Robb Recommends: A High-Flying Wine Glass That Will Change the Way You Experience Champagne

Last fall, I asked Maximilian Riedel—CEO of Austria’s famed wine glass company—who first suggested we all stop sipping sparkling wine from flutes and get it into proper wine glasses? “I did,” he shot back. The occasion was a tasting at the Riedel factory, tucked at the base of the postcard-ready Tyrolean Alps in Kufstein, where the company develops and produces prototypes for the prodigious range of variety-specific glasses it’s known for the world over. Riedel was introducing us to his new High Performance Champagne glass. (And yes, a little more pre-trip research on my part would have been in order.)

Riedel (the man, not the company) has come by his opinions about what makes a good delivery system for bubbles honestly, his first job being with Champagne Taittinger. “Only tourists were served in flutes there,” he says. The tall, narrow shape had more to do with marketing than wine enjoyment, in his view, making a small pour look like a large one. (Although, it should be said, the flute was—is—much better at preserving the sparkle in sparkling wine than its mid-century predecessor, the wide, shallow coupe—glamorous but death to bubbles.)
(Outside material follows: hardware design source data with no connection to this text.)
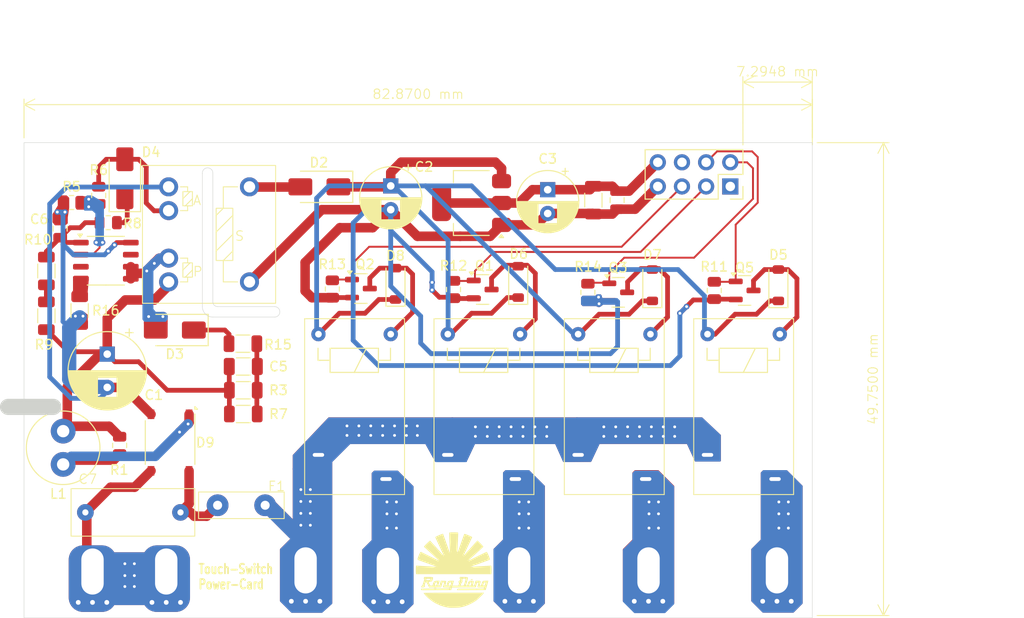
<source format=kicad_pcb>
(kicad_pcb
	(version 20240108)
	(generator "pcbnew")
	(generator_version "8.0")
	(general
		(thickness 1.6)
		(legacy_teardrops no)
	)
	(paper "A4")
	(layers
		(0 "F.Cu" signal)
		(31 "B.Cu" signal)
		(32 "B.Adhes" user "B.Adhesive")
		(33 "F.Adhes" user "F.Adhesive")
		(34 "B.Paste" user)
		(35 "F.Paste" user)
		(36 "B.SilkS" user "B.Silkscreen")
		(37 "F.SilkS" user "F.Silkscreen")
		(38 "B.Mask" user)
		(39 "F.Mask" user)
		(40 "Dwgs.User" user "User.Drawings")
		(41 "Cmts.User" user "User.Comments")
		(42 "Eco1.User" user "User.Eco1")
		(43 "Eco2.User" user "User.Eco2")
		(44 "Edge.Cuts" user)
		(45 "Margin" user)
		(46 "B.CrtYd" user "B.Courtyard")
		(47 "F.CrtYd" user "F.Courtyard")
		(48 "B.Fab" user)
		(49 "F.Fab" user)
		(50 "User.1" user)
		(51 "User.2" user)
		(52 "User.3" user)
		(53 "User.4" user)
		(54 "User.5" user)
		(55 "User.6" user)
		(56 "User.7" user)
		(57 "User.8" user)
		(58 "User.9" user)
	)
	(setup
		(pad_to_mask_clearance 0)
		(allow_soldermask_bridges_in_footprints no)
		(pcbplotparams
			(layerselection 0x00010fc_ffffffff)
			(plot_on_all_layers_selection 0x0000000_00000000)
			(disableapertmacros no)
			(usegerberextensions no)
			(usegerberattributes yes)
			(usegerberadvancedattributes yes)
			(creategerberjobfile yes)
			(dashed_line_dash_ratio 12.000000)
			(dashed_line_gap_ratio 3.000000)
			(svgprecision 4)
			(plotframeref no)
			(viasonmask no)
			(mode 1)
			(useauxorigin no)
			(hpglpennumber 1)
			(hpglpenspeed 20)
			(hpglpendiameter 15.000000)
			(pdf_front_fp_property_popups yes)
			(pdf_back_fp_property_popups yes)
			(dxfpolygonmode yes)
			(dxfimperialunits yes)
			(dxfusepcbnewfont yes)
			(psnegative no)
			(psa4output no)
			(plotreference yes)
			(plotvalue yes)
			(plotfptext yes)
			(plotinvisibletext no)
			(sketchpadsonfab no)
			(subtractmaskfromsilk no)
			(outputformat 1)
			(mirror no)
			(drillshape 0)
			(scaleselection 1)
			(outputdirectory "gerber-power/")
		)
	)
	(net 0 "")
	(net 1 "GND")
	(net 2 "VCC_IC")
	(net 3 "Net-(C7-Pad1)")
	(net 4 "N")
	(net 5 "Net-(D9-+)")
	(net 6 "+5V")
	(net 7 "Sec")
	(net 8 "Net-(D3-K)")
	(net 9 "Prim")
	(net 10 "Net-(D4-K)")
	(net 11 "Aux")
	(net 12 "Net-(D5-A)")
	(net 13 "Net-(D6-A)")
	(net 14 "Net-(D7-A)")
	(net 15 "Net-(D8-A)")
	(net 16 "L")
	(net 17 "unconnected-(J2-Pin_1-Pad1)")
	(net 18 "CT4")
	(net 19 "R1")
	(net 20 "R3")
	(net 21 "R4")
	(net 22 "R2")
	(net 23 "310VDC")
	(net 24 "CT3")
	(net 25 "GND2")
	(net 26 "CT2")
	(net 27 "CT1")
	(net 28 "+3.3V")
	(net 29 "Net-(C5-Pad2)")
	(net 30 "Net-(S713XS1-FB)")
	(net 31 "Net-(R10-Pad1)")
	(net 32 "Net-(S713XS1-CS)")
	(net 33 "unconnected-(S713XS1-NC-Pad7)")
	(net 34 "unconnected-(J2-Pin_6-Pad6)")
	(net 35 "unconnected-(S713XS1-NC-Pad3)")
	(footprint "footprint:relay" (layer "F.Cu") (at 177.6 83.4 -90))
	(footprint "Package_SO:SOP-8_3.9x4.9mm_P1.27mm" (layer "F.Cu") (at 155.25 75.66875))
	(footprint "Package_TO_SOT_SMD:SOT-223-3_TabPin2" (layer "F.Cu") (at 193.7 69.6 180))
	(footprint "Resistor_SMD:R_1206_3216Metric" (layer "F.Cu") (at 169.7 89.3))
	(footprint "footprint:power_connector" (layer "F.Cu") (at 153.85 108.36875))
	(footprint "Diode_SMD:D_SMA" (layer "F.Cu") (at 157.25 67 90))
	(footprint "Resistor_SMD:R_0805_2012Metric" (layer "F.Cu") (at 156.7 95.1 -90))
	(footprint "Resistor_SMD:R_0805_2012Metric" (layer "F.Cu") (at 191.8 78.7 -90))
	(footprint "Package_TO_SOT_SMD:SOT-23" (layer "F.Cu") (at 222.4 78.8))
	(footprint "Package_TO_SOT_SMD:SOT-23" (layer "F.Cu") (at 194.8625 78.7))
	(footprint "footprint:relay" (layer "F.Cu") (at 191.2 83.4 -90))
	(footprint "Capacitor_THT:CP_Radial_D6.3mm_P2.50mm" (layer "F.Cu") (at 201.7 68.2 -90))
	(footprint "Resistor_SMD:R_1206_3216Metric" (layer "F.Cu") (at 169.6625 84.4 180))
	(footprint "Inductor_THT:L_Radial_D7.5mm_P3.50mm_Fastron_07P" (layer "F.Cu") (at 150.763085 97.101296 90))
	(footprint "footprint:power_connector" (layer "F.Cu") (at 225.8 108.25))
	(footprint "Diode_SMD:D_SOD-123" (layer "F.Cu") (at 212.7 78.25 90))
	(footprint "Capacitor_SMD:C_0805_2012Metric" (layer "F.Cu") (at 150.45 72.3 90))
	(footprint "Resistor_SMD:R_0805_2012Metric" (layer "F.Cu") (at 205.925 79 -90))
	(footprint "Connector_PinSocket_2.54mm:PinSocket_2x04_P2.54mm_Vertical" (layer "F.Cu") (at 220.895183 67.85825 -90))
	(footprint "footprint:power_connector" (layer "F.Cu") (at 161.6 108.36875))
	(footprint "footprint:MKP-X2-100NR10310" (layer "F.Cu") (at 158.1 102.15 180))
	(footprint "Resistor_SMD:R_0805_2012Metric" (layer "F.Cu") (at 151.65 69.55 180))
	(footprint "footprint:relay" (layer "F.Cu") (at 204.9 83.4 -90))
	(footprint "Package_TO_SOT_SMD:SOT-23" (layer "F.Cu") (at 209.1125 79))
	(footprint "Package_TO_SOT_SMD:SOT-23" (layer "F.Cu") (at 182.0625 78.6))
	(footprint "Resistor_SMD:R_0805_2012Metric" (layer "F.Cu") (at 179.0625 78.65 -90))
	(footprint "Capacitor_THT:CP_Radial_D8.0mm_P3.50mm" (layer "F.Cu") (at 155.4 85.5 -90))
	(footprint "footprint:relay" (layer "F.Cu") (at 218.5 83.4 -90))
	(footprint "footprint:power_connector" (layer "F.Cu") (at 176.25 108.25))
	(footprint "Resistor_SMD:R_0805_2012Metric" (layer "F.Cu") (at 219.2125 78.8 -90))
	(footprint "Diode_SMD:D_SMA" (layer "F.Cu") (at 162.5 82.9625 180))
	(footprint "footprint:power_connector" (layer "F.Cu") (at 198.7 108.25))
	(footprint "Resistor_SMD:R_1206_3216Metric"
		(layer "F.Cu")
		(uuid "8662d1db-b9d3-4be1-b299-2f3c7c90f190")
		(at 206.5 69.3 -90)
		(descr "Resistor SMD 1206 (3216 Metric), square (rectangular) end terminal, IPC_7351 nominal, (Body size source: IPC-SM-782 page 72, https://www.pcb-3d.com/wordpress/wp-content/uploads/ipc-sm-782a_amendment_1_and_2.pdf), generated with kicad-footprint-generator")
		(tags "resistor")
		(property "Reference" "R2"
			(at -3.0375 -0.019822 180)
			(layer "F.SilkS")
			(hide yes)
			(uuid "588bc4bf-f97d-4639-8533-d57fba823322")
			(effects
				(font
					(size 1 1)
					(thickness 0.15)
				)
			)
		)
		(property "Value" "1K"
			(at 0 1.82 90)
			(layer "F.Fab")
			(uuid "9847ad67-b647-4b6c-9590-65241dc5f02b")
			(effects
				(font
					(size 1 1)
					(thickness 0.15)
				)
			)
		)
		(property "Footprint" "Resistor_SMD:R_1206_3216Metric"
			(at 0 0 -90)
			(unlocked yes)
			(layer "F.Fab")
			(hide yes)
			(uuid "ba7bffce-d4c8-437d-b000-0851491347fb")
			(effects
				(font
					(size 1.27 1.27)
				)
			)
		)
		(property "Datasheet" ""
			(at 0 0 -90)
			(unlocked yes)
			(layer "F.Fab")
			(hide yes)
			(uuid "6a951ce9-3da4-404e-80c6-480a755225f9")
			(effects
				(font
					(size 1.27 1.27)
				)
			)
		)
		(property "Description" "Resistor"
			(at 0 0 -90)
			(unlocked yes)
			(layer "F.Fab")
			(hide yes)
			(uuid "a1c9ce64-72f8-4e5a-b79c-b4dbda8b3393")
			(effects
				(font
					(size 1.27 1.27)
				)
			)
		)
		(property ki_fp_filters "R_*")
		(path "/94c4411e-81ba-4450-b611-b6e592c7e53d")
		(sheetname "Root")
		(sheetfile "Touch Switch.kicad_sch")
		(attr smd)
		(fp_line
			(start -0.727064 0.91)
			(end 0.727064 0.91)
			(stroke
				(width 0.12)
				(type solid)
			)
			(layer "F.SilkS")
			(uuid "01eca355-c652-426a-a82e-d35e9290a269")
		)
		(fp_line
			(start -0.727064 -0.91)
			(end 0.727064 -0.91)
			(stroke
				(width 0.12)
				(type solid)
			)
			(layer "F.SilkS")
			(uuid "a52bad90-caa7-4f98-9c05-52c8410fac4e")
		)
		(fp_line
			(start -2.28 1.12)
			(end -2.28 -1.12)
			(stroke
				(width 0.05)
				(type solid)
			)
			(layer "F.CrtYd")
			(uuid "336e3cf6-1c76-419b-b396-39c882a94538")
		)
		(fp_line
			(start 2.28 1.12)
			(end -2.28 1.12)
			(stroke
				(width 0.05)
				(type solid)
			)
			(layer "F.CrtYd")
			(uuid "73acddf3-2682-464e-bb9c-8b3e2aec2d69")
		)
		(fp_line
			(start -2.28 -1.12)
			(end 2.28 -1.12)
			(stroke
				(width 0.05)
				(type solid)
			)
			(layer "F.CrtYd")
			(uuid "ad451fcf-d82d-48ac-a641-304855661427")
		)
		(fp_line
			(start 2.28 -1.12)
			(end 2.28 1.12)
			(stroke
				(width 0.05)
				(type solid)
			)
			(layer "F.CrtYd")
			(uuid "6486ee40-3691-46ac-9a41-e28313c981b5")
		)
		(fp_line
			(start -1.6 0.8)
			(end -1.6 -0.8)
			(stroke
				(width 0.1)
				(type solid)
			)
			(layer "F.Fab")
			(uuid "f10ae4e2-c4c0-43b3-82db-e4b6d3f21c03")
		)
		(fp_line
			(start 1.6 0.8)
			(end -1.6 0.8)
			(stroke
				(width 0.1)
				(type solid)
			)
			(layer "F.Fab")
			(uuid "8646d500-a02f-43d7-a716-1d7d1e77e3a3")
		)
		(fp_line
			(start -1.6 -0.8)
			(end 1.6 -0.8)
			(stroke
				(width 0.1)
				(type solid)
			)
			(layer "F.Fab")
			(uuid "a650cdaa-a920-4be1-b3b4-07f192159f3b")
		)
		(fp_line
			(start 1.6 -0.8)
			(end 1.6 0.8)
			(stroke
				(width 0.1)
				(type solid)
			)
			(layer "F.Fab")
			(uuid "65cc579c-7199-4328-80a6-fcfb2f05f125")
		
... [205176 chars truncated]
</source>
The problem, though, was that a glass large enough to let the wine release all of its heady layers did indeed make the wine look meager. Riedel’s challenge, then, was to invent a small glass that still plays the important role of aerating the wine. His solution: a subtle ripple in the bowl that slightly increases the inner surface area, punching up perception of aromas and flavors. In our tasting, he put Champagne through its paces in a range of glass shapes (anyone who has ever joined one of the company’s sensory seminars knows the combinations of wines and glasses can be dizzying). As I sipped from a flute and he from his new glass, he argued, “The flute promotes only the yeast in the wine. My glass doesn’t give you heartburn.” And, in the moment, I had to agree.

This year, Riedel has added a new, dramatically long, thin stem to its Performance Champagne glass, aptly naming it High Performance. Puns about elevating bubbly for the holidays invite themselves. But the truth is, the tall glass does look elegant on the table, looking down at the likes of Bordeaux and Burgundy stemware.

I put the new glass to the test in the objective cocoon of my own home this time around, sniffing and sipping a Champagne in both the High Performance and a tall flute. (For the record, my test wine was Champagne Palmer & Co. Vintage 2009 Brut à Reims, elegant, complex, and still vibrant and fresh—a wine with much to offer in the right glass.) In the flute, toast aromas and leesiness from the yeast did, in fact, dominate, per Riedel’s comment last year, although juicy primary fruit flavors showed well on the palate as well. In the High Performance glass, though, the nose opened to a broad range of aromas—florals around crême br?lée—and the harsher toast smells turned to brioche layered with pear, honey and mandarin. The palate came off as more exotic and complex, with hints of lemongrass and spiced apricot compote.

With its tall stem, the glass appears potentially unwieldy, precarious. But it’s not; weight and motion are balanced by a wide base. It is, though, emphatically a tabletop glass, not one for juggling along with your plate of appetizers as you amble around your holiday party. The statement I like in that is that the Champagne in it is meant to go with all the food on the table every bit as much as the still red and white wines in the shorter glasses, because it’s time we drank Champagne—most sparklers, really—with great food, as much as it’s time we drank it in proper glasses.

The Riedel High Performance glass is available with a black or red stem ($125 each), as well as clear ($99)—the first made entirely of black crystal, the latter color encased by a layer of clear crystal.